In this prospective open-label non-randomised two-center study examined the effect of treatment with a standard regimen of rituximab at disease relapse with a regimen of rituximab every 24 weeks independently from disease status. Both groups received 1000mg rituximab during the follow-up. 48 patients were treated. At 48 weeks, 64% after fixed retreatment versus 53% after on-demand retreatment achieved an ACR 20, 28% versus 18% an ACR 50 and 4% versus 6% an ACR 70 response.
Overall fixed and on demand retreatment with rituximab showed equal efficacy and safety. Fixed retreatment was somewhat more effective in moderate and non-responders to the first course.
Continued inhibition of structural damage in rheumatoid arthritis patients treated with rituximab at two years: REFLEX-study. S Cohen et al.
Rituximab significantly inhibited structural damage progression over two years, which has been already shown in the first analysis over 56 weeks. The results now demonstrated that rituximab treatment continued to inhibit joint damage after two years of treatment in patients with inadequate response to TNF-inhibitors.

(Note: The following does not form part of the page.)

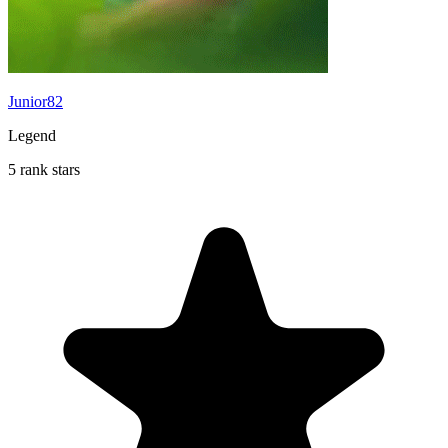
Junior82
Legend
5 rank stars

Arthritis development in prospectively followed arthralgia patients is dependent on anti-citrullinated protein anti-body status. WH Bos et al.
This prospective analysis on 146 patients showed that the presence of anti-citrullinated protein anti-body predicted the development of arthritis, while this is not the case for IgM rheumatoid factor. The hazard ratio of anti-body positive patients compared to anti-body negative patients was 4.7.
OSTEOPOROSIS
Teriparatide vs alendronate for treatment of glucocorticoid-induced osteoporosis: 36-month results. KG Saag et al.
This multicenter, double-blind randomized trial comparing teriparatide 20µg per day to alendronate 10mg per day found a significantly
greater increase in BMD in the teriparatide group at the lumbar spine and femoral neck. Fewer patients had new radiographic vertebral
fractures in the teriparatide group. The frequency of new non-vertebral fractures was not significantly different between groups.
Both treatments were generally well tolerated.